Assignment:
Reproduce word for word the lines of the entries below, from the first line of the entries through the line containing "A great way to do this is to encourage", including both of those lines.

Materials provided:
┏━━

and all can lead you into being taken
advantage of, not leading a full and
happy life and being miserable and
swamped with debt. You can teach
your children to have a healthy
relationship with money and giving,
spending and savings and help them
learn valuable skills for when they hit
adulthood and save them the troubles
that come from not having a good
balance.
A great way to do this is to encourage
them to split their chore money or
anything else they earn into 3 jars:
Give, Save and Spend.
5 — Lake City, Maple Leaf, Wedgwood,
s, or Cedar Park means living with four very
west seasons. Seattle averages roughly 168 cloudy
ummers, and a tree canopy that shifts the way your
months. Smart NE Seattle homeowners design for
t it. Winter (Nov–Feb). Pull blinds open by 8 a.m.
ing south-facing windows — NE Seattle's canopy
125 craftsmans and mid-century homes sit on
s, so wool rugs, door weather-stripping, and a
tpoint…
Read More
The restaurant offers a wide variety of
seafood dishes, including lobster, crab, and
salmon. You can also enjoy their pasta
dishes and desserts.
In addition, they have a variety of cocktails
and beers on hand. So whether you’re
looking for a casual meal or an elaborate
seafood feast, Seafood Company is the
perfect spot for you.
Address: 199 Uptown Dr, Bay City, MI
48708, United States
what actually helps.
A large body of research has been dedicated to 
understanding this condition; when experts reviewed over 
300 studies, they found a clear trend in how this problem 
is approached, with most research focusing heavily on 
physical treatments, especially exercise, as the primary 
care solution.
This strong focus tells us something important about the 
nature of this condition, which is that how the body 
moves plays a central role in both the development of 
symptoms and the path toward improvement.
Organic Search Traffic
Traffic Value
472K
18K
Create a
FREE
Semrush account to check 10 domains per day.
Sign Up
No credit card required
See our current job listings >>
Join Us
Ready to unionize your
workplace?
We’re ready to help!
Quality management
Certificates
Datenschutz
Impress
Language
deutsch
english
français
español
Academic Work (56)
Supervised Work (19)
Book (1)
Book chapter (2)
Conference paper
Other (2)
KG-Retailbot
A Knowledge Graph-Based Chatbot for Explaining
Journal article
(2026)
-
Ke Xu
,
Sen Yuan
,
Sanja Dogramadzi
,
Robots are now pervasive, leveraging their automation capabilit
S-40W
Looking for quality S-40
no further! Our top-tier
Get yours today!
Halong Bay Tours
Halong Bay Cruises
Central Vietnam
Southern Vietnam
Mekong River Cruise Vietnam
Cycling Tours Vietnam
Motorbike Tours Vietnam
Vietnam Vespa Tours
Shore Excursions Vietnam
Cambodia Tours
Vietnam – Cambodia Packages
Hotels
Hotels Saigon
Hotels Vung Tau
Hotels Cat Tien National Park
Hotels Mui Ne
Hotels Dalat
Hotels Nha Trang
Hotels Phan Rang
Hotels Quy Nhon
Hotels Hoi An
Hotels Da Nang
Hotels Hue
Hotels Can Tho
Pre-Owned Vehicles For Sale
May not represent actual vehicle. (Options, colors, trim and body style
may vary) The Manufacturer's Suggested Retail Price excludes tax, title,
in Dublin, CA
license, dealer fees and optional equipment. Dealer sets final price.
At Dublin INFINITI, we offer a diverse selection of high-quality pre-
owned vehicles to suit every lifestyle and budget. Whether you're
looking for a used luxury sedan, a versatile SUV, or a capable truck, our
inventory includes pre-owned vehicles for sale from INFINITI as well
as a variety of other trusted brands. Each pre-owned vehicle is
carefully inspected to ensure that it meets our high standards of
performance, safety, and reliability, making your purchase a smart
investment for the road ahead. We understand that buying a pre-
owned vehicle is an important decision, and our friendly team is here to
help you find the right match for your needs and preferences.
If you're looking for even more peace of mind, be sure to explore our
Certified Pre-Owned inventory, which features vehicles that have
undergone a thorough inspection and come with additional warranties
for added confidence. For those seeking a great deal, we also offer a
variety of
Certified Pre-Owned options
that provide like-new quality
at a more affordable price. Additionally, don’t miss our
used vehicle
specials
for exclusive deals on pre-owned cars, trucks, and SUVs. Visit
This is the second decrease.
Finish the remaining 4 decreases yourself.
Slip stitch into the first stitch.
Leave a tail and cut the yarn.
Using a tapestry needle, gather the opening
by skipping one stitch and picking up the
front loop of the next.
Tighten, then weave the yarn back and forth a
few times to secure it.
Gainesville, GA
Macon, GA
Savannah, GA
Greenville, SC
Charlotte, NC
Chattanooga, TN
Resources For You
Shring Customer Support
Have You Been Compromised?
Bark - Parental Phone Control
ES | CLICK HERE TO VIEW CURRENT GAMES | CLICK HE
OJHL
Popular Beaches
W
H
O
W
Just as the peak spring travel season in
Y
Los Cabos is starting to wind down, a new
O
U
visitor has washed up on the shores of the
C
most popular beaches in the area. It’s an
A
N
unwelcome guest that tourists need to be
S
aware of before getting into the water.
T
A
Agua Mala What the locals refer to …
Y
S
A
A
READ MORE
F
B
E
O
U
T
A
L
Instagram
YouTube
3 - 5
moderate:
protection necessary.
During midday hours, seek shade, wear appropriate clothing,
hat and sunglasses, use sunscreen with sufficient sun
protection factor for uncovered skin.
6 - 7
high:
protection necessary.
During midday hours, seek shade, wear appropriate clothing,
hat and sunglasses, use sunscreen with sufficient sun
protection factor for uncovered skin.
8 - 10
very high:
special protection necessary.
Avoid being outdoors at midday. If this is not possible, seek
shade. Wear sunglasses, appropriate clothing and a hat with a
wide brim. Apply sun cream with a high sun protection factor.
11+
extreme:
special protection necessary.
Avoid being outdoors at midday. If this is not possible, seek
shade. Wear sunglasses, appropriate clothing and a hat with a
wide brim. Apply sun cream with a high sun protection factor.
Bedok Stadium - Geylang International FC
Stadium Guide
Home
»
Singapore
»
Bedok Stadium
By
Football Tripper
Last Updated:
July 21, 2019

┗━━

Your response:
and all can lead you into being taken
advantage of, not leading a full and
happy life and being miserable and
swamped with debt. You can teach
your children to have a healthy
relationship with money and giving,
spending and savings and help them
learn valuable skills for when they hit
adulthood and save them the troubles
that come from not having a good
balance.
A great way to do this is to encourage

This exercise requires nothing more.